2008 financial crisis
The 2008 financial crisis also marked one of the darkest periods on the stock market. This period of crisis was due to the crisis in the banking and real estate sector, which created great distrust in the financial markets. During this crisis, the S&P 500 remained in bear market territory for 17 monthshaving recovered from pre-crisis highs after 49 months.Despite the relevant duration of the bear markets mentioned above, there were also others, much less long in terms of duration. Thus, it stands out, for example, the 2020 bear market, after the beginning of the Covid-19 pandemic, in which markets were in bear territory for a month, having recovered from pre-crisis highs after five months.

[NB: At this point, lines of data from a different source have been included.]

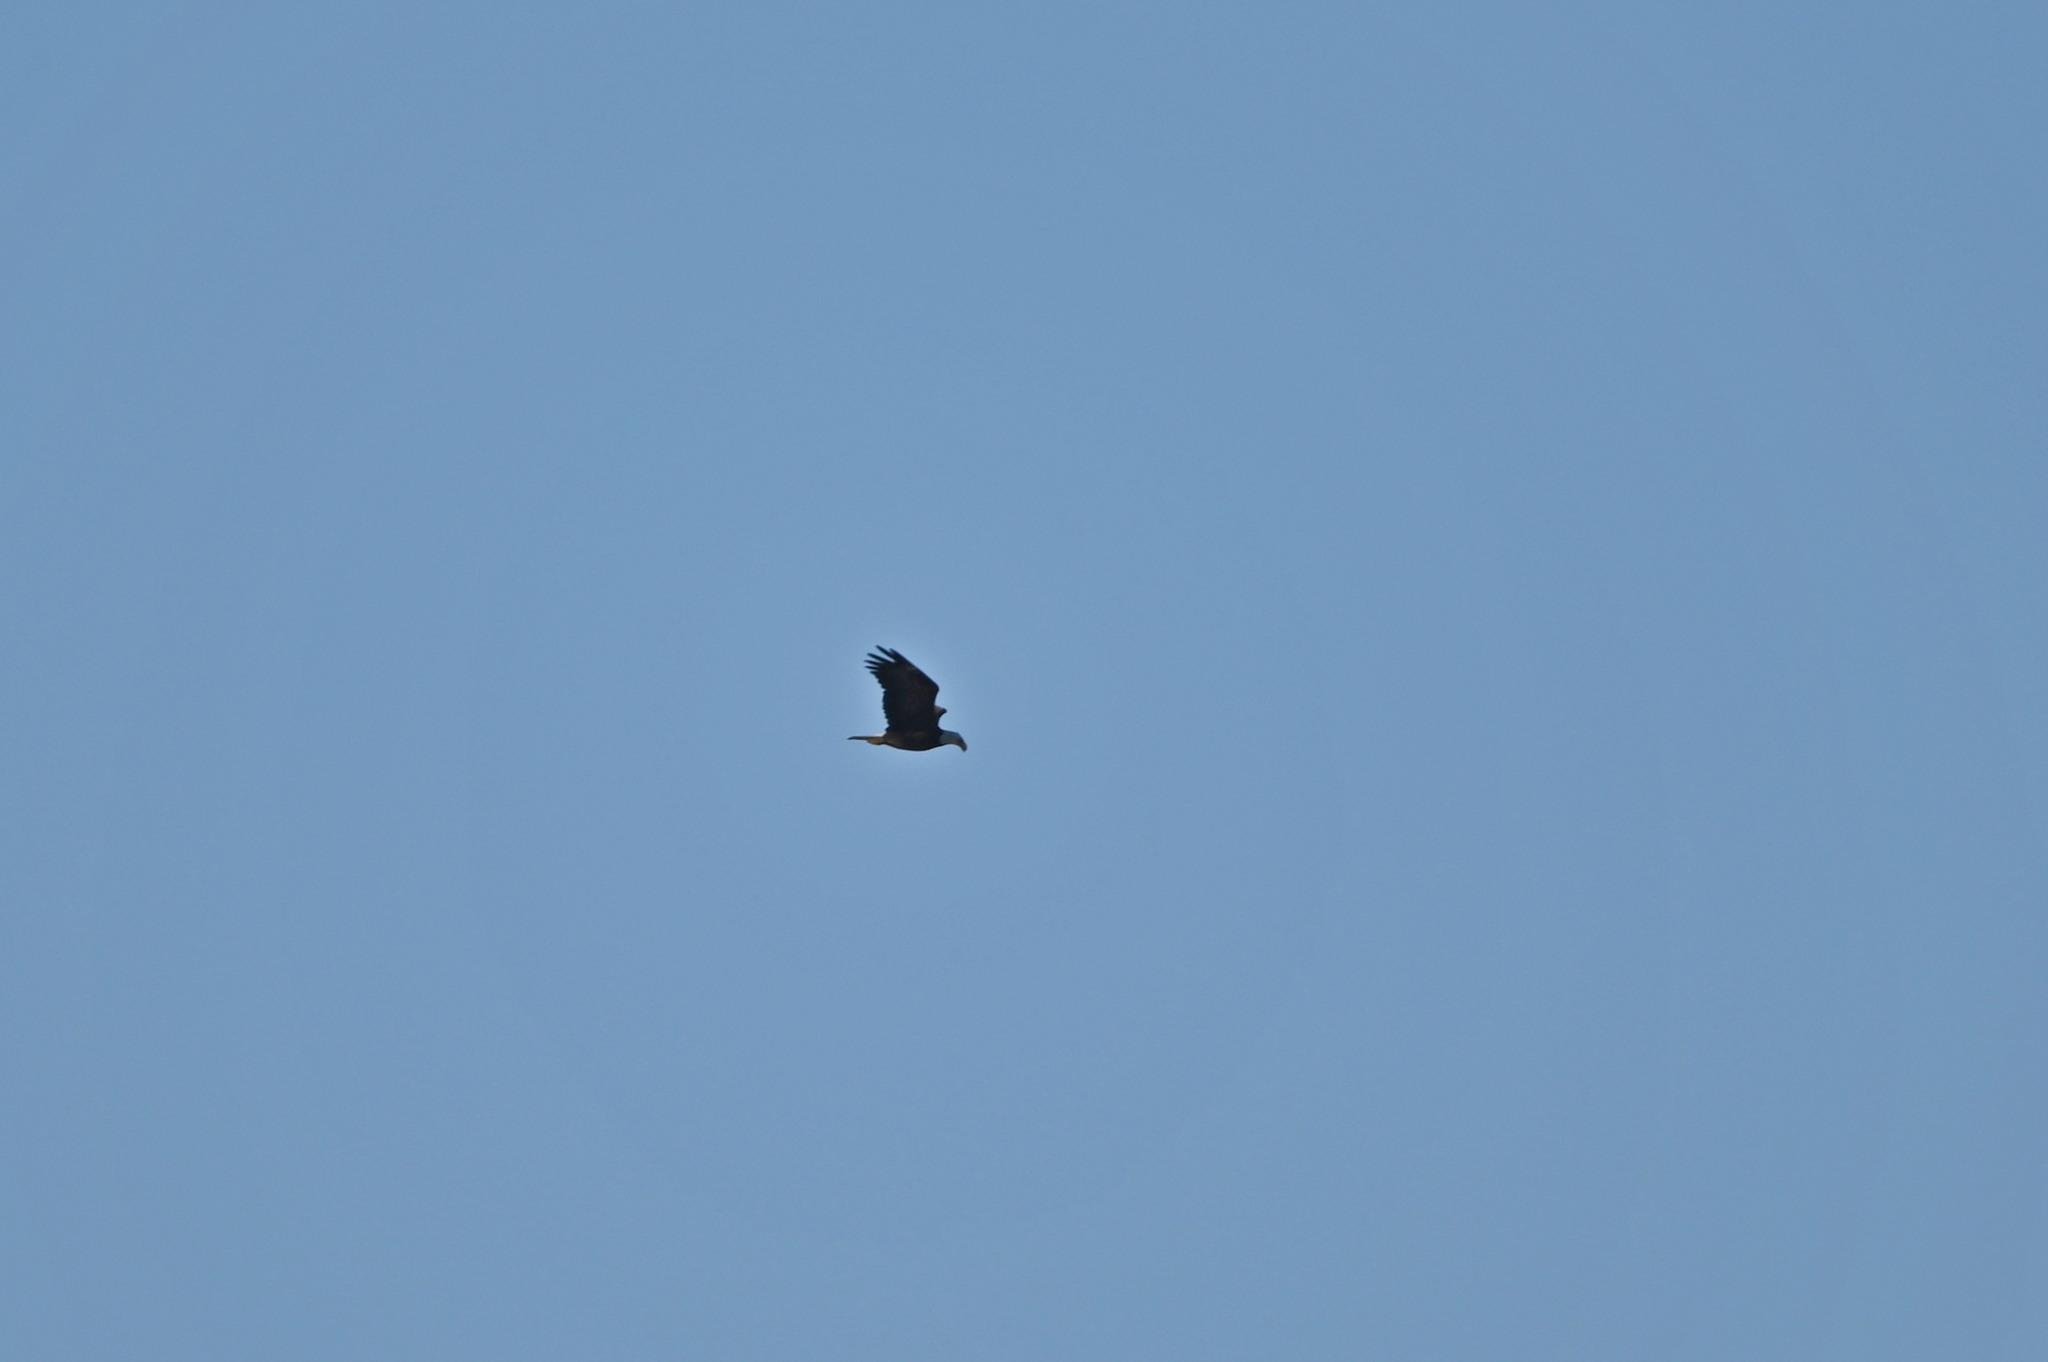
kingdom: Animalia
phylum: Chordata
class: Aves
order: Accipitriformes
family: Accipitridae
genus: Haliaeetus
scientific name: Haliaeetus leucocephalus
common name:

Investing during a bear market
A bear market, as a rule, is a period of great panic in the financial markets, which often leads small investors to get rid of their positions, selling them at a loss. Often, these periods lead these investors to quit investing in stocks.However, historically, these periods have been good times to invest. In fact, if you look at the various bear markets in history, the periods following these have been of great recovery in the markets. Incidentally, the S&P 500 average annual return from 1957 to the end of 2021 was more than 10%. In other words, bear markets are actually understood as a opportunity to reinforce positions in solid companies and that due to the feeling of panic in the markets, they are quite cheap. In order to survive a bear market and make the best use of the subsequent recovery, you must take into account the following points when investing:Invest only what is available to lose. Don’t invest money you may need in the short term;Look for value stocks. Normally, in periods of great panic, there is a general sale in the stock market, causing value companies to be excessively penalized;Invest in more defensive stocks, which are less penalized in situations of economic recession. An example of this type of companies are those that sell essential goods, such as food. financial availability, as well as the risk you are willing to take, consider whether you should really go ahead and what values you can apply.